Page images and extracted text
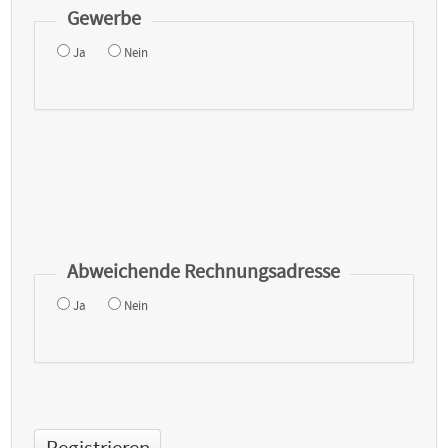
Gewerbe
Ja
Nein
Abweichende Rechnungsadresse
Ja
Nein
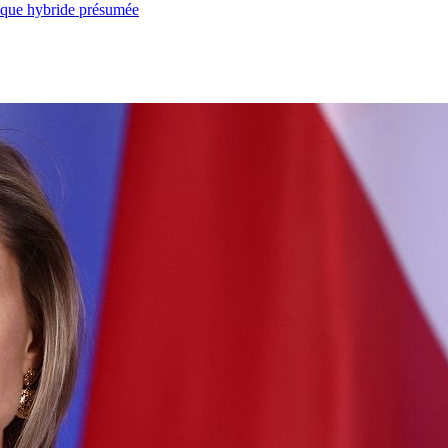
taque hybride présumée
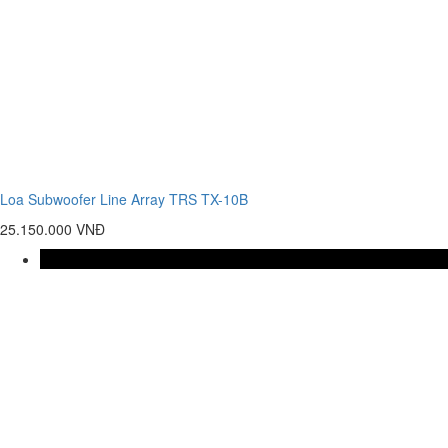
Loa Subwoofer Line Array TRS TX-10B
25.150.000 VNĐ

**What you should do**
The required output is each line above restated verbatim, with all images omitted.

**The completed task**
Gewerbe
Ja
Nein
Abweichende Rechnungsadresse
Ja
Nein
taque hybride présumée
Loa Subwoofer Line Array TRS TX-10B
25.150.000 VNĐ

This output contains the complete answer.